** START OF Selected excerpt **
“I’ve always wanted to play this hall,” joked accordionist and Scottish folk institution Phil Cunningham, gazing in wonder around the Queen’s Hall. His tongue was in his cheek, of course; Cunningham is a veteran of this venue’s long-standing and very high-quality folk music programme, and as our host for the evening John McCusker pointed out, most of those involved in this ensemble gig to kick off the Queen’s Hall’s 40th anniversary celebrations have played this space more than any other.
Southside of the Tracks: 40 Years of Traditional Music at the Queen’s Hall, Queen’s Hall, Edinburgh ****
Still, according to Cunningham, the occasion did reveal one genuine first. “I’ve never played a gig where I’ve been the ‘faither’,” he said, referring to the fact that for the first time he was the oldest among the gathered players. Preparing for the true 40th anniversary of the venue in July, McCusker and Cunningham were joined by a house band which included Michael McGoldrick, Ian Carr and Admiral Fallow’s Louis Abbott.
** END OF Selected excerpt **
** START OF Information supplied **
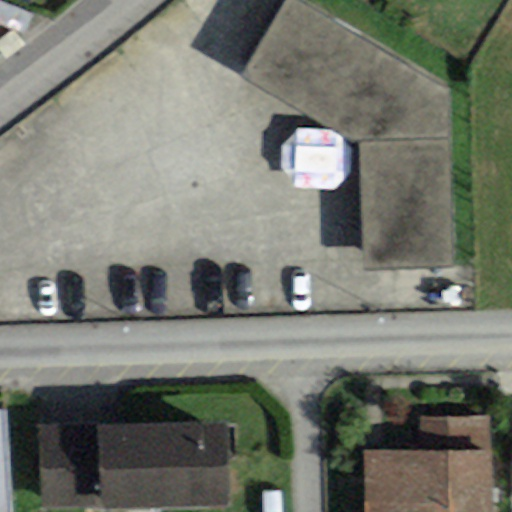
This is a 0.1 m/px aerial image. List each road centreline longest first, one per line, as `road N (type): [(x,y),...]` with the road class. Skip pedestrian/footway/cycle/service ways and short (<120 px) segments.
** END OF Information supplied **
Work to do:
1. For each statement below, decide whether the concert review supports it. Answer yes or no and quote the deciding words from the review. (a) This gig was the first at which Phil Cunningham was the oldest of the players. (b) The gig itself fell on the venue's true 40th anniversary in July. (c) John McCusker hosted the evening.
2. Please quote from the concert review the part that opens with the words containing "Southside of the" and closes with "Fallow’s Louis Abbott.".

The responses:
1.
(a) Yes: "for the first time he was the oldest among the gathered players"
(b) No: "Preparing for the true 40th anniversary of the venue in July"
(c) Yes: "as our host for the evening John McCusker pointed out"

2.
Southside of the Tracks: 40 Years of Traditional Music at the Queen’s Hall, Queen’s Hall, Edinburgh ****
Still, according to Cunningham, the occasion did reveal one genuine first. “I’ve never played a gig where I’ve been the ‘faither’,” he said, referring to the fact that for the first time he was the oldest among the gathered players. Preparing for the true 40th anniversary of the venue in July, McCusker and Cunningham were joined by a house band which included Michael McGoldrick, Ian Carr and Admiral Fallow’s Louis Abbott.